Londonへの旅を準備する

旅の前に

入国から2泊3日をどのように、歴史を感じながら。

2泊3日の短い滞在で何をするか。
鈴木博之「ロンドン、地主と都市デザイン」(筑摩新書、1996年)に触発されるところ大であった。新書の帯には、「ロンドンは広大な土地を持つ地主たちにより、エステートごとに開発されてきた。公園やストリートの名前からは地主や開発に携わった人物が読み取れる。彼らはまとまった土地を全体として有効に活用する町づくりができる立場なのだ。ロンドンを散策しながらエステートと建築の由来を追い、特異な発展を遂げてきた巨大都市の形成史を知る」とあった。
また当時の藤森照信氏の書評で「降り立つ前に読んでその都市のおおまかな姿形を知り、帰ってきてから読んでナルホドそういうことだったのか、と膝を打つような本を長年求めてきたが、このたびやっとロンドンについて入手できた(ALL REVIEWS事務局注:本書評執筆時期は1996年)。」とある。建築家の手による、読みやすい貴重な都市形成史である。
書き始めは、ヒースロー空港から出発で、「ヒースロー空港を出てロンドン市内に向かう車は、M4という高速道路を進んで行く。
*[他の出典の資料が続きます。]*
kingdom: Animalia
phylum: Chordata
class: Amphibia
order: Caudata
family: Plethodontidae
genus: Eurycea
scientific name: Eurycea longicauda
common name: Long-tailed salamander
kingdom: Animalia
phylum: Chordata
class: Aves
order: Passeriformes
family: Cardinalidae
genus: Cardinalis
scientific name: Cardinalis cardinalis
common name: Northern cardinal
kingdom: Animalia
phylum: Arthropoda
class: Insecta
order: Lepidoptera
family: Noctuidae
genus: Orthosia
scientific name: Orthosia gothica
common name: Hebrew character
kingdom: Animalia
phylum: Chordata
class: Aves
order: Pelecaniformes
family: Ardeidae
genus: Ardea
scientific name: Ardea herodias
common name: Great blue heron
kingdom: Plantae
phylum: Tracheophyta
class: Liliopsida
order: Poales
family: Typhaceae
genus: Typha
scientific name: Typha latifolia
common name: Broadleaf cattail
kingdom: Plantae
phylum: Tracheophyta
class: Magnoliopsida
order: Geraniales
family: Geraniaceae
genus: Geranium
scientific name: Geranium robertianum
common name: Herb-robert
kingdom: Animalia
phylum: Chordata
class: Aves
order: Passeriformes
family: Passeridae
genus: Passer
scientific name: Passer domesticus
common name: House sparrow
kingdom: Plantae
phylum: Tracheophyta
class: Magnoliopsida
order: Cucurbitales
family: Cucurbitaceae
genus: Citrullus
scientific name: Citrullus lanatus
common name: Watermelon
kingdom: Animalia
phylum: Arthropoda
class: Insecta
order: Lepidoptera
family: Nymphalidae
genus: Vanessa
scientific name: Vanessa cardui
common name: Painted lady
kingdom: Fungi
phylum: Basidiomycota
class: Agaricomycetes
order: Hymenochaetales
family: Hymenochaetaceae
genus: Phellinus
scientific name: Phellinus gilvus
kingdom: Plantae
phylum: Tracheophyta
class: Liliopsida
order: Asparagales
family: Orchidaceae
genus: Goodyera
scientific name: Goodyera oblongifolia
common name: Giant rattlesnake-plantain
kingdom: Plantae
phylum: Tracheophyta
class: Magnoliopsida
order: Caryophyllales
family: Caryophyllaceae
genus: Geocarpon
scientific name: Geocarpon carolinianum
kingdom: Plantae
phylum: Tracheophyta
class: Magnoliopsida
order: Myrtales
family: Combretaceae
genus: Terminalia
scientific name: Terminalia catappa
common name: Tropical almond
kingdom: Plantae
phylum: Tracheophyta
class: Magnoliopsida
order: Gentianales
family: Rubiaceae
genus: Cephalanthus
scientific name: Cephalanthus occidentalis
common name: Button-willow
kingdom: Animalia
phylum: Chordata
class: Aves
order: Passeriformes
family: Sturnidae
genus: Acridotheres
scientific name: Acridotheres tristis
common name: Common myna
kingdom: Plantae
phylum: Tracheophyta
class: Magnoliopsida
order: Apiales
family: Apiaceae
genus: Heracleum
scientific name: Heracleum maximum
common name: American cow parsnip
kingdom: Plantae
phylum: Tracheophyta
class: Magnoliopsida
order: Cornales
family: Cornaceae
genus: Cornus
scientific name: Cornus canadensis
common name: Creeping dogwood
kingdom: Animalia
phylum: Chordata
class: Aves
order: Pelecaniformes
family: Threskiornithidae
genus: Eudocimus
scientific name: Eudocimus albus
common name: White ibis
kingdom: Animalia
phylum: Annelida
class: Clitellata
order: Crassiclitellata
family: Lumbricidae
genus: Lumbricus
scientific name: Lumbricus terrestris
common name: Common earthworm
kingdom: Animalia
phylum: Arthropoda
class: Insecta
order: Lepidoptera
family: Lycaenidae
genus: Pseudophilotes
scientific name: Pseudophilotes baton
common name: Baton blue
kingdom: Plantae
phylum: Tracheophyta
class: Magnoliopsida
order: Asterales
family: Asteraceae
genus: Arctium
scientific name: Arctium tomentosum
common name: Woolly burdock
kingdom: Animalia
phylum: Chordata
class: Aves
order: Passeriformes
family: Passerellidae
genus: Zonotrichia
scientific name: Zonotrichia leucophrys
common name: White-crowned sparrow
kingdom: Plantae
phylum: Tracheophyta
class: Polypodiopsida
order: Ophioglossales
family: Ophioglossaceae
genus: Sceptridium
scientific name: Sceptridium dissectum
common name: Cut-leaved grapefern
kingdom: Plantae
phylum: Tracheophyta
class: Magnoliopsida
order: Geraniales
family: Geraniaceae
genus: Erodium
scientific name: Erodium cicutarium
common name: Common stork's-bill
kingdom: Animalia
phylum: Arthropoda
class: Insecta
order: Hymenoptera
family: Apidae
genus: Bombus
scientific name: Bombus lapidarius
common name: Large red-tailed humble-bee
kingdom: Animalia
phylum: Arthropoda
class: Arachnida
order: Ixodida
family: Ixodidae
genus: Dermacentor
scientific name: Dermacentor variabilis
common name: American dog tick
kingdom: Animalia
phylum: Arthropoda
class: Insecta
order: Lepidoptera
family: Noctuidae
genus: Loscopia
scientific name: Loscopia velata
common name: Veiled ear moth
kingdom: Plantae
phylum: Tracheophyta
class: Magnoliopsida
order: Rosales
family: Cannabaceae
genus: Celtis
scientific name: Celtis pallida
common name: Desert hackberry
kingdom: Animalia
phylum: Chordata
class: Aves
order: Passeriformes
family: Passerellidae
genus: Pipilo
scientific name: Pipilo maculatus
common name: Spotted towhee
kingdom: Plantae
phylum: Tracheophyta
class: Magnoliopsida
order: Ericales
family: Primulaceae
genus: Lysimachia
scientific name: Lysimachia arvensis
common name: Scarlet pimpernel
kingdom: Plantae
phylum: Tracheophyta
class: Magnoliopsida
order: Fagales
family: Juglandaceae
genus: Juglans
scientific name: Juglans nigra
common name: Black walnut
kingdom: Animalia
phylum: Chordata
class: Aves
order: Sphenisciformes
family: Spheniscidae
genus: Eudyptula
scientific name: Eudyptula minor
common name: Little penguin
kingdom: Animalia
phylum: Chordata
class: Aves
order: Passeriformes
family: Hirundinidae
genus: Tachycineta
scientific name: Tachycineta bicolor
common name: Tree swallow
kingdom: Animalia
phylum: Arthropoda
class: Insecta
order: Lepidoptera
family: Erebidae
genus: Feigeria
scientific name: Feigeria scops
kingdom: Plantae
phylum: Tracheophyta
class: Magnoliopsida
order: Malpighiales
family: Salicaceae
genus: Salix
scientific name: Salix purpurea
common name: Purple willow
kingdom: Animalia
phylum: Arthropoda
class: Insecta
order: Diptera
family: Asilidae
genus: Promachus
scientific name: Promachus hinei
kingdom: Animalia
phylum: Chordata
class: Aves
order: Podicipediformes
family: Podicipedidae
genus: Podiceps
右手にちらっと見えるのがサイオン・ハウスの敷地の一部だ」とある。
400年以上の長きに渡り、イングランドの名門貴族、ノーサンバランド公爵家が暮らす邸宅「サイオン・ハウス」は、かつてヘンリー8世の5番目の妻キャサリン・ハワードが幽閉され、「9日間の女王」として知られるジェーン・グレイが即位を告げられるなど、英王室と深い縁と歴史を持つ屋敷と紹介されている。ぼんやりと景色を眺めるのではなく、目的物を探して、となりそうだ。
大英博物館がこの2泊3日のメインとなる関心事だ。この世界一の博物館の紹介はたくさんあり、どのように、何を見るか興味深い記事が目白押しだ。 鈴木博之氏の新書の紹介では、
ハンス・スローン卿(内科医、1753年死去)のコレクションを1755年にモンタギューハウスに展示したことに端を発し、これにハーレー家のコレクションが加わり、
ディレッタンティ協会(1732年、ロンドンで設立)の人たちの様々な収集品が加わっていく。
リチャード・ペイン・ナイト(1751~);ブロンズ製品
、ウィリアム・ハミルトン;ギリシャの壺、1772年
、チャールズ・タウンレイCharles Townley ;大理石彫刻、1804年、1814年
、エジプトの美術品(ロゼッタ石含み、1802年、英軍がアレキサンドリアで仏軍に勝利して入手した品々)、
エルギン・マーブル:パルテノンの大理石彫刻群、1814~1815年などが代表的である。このように、大英博物館は250年の歴史を持ったコレクションの連合体であり、現在もその運営に当たる49人の評議員は夫々のコレクションの代表なのだそうだ。広大な展示の広がりとともに、その歴史的・時間の奥行を感じるのも面白い。
大英博物館のあるBloomsbury地区は、Russel square, Bedford squareを始め、住宅地として開発された際の中心となった緑地公園が点在している。その園地の名称は、このエステートを開発した貴族に由来している。ヴァネッサ・ベルとヴァージニア・ウルフの姉妹、メイナード・ケインズら20世紀初頭の教養人グループ;Bloomsbury groupが集ったGoldon square46番地を訪ねてみたい。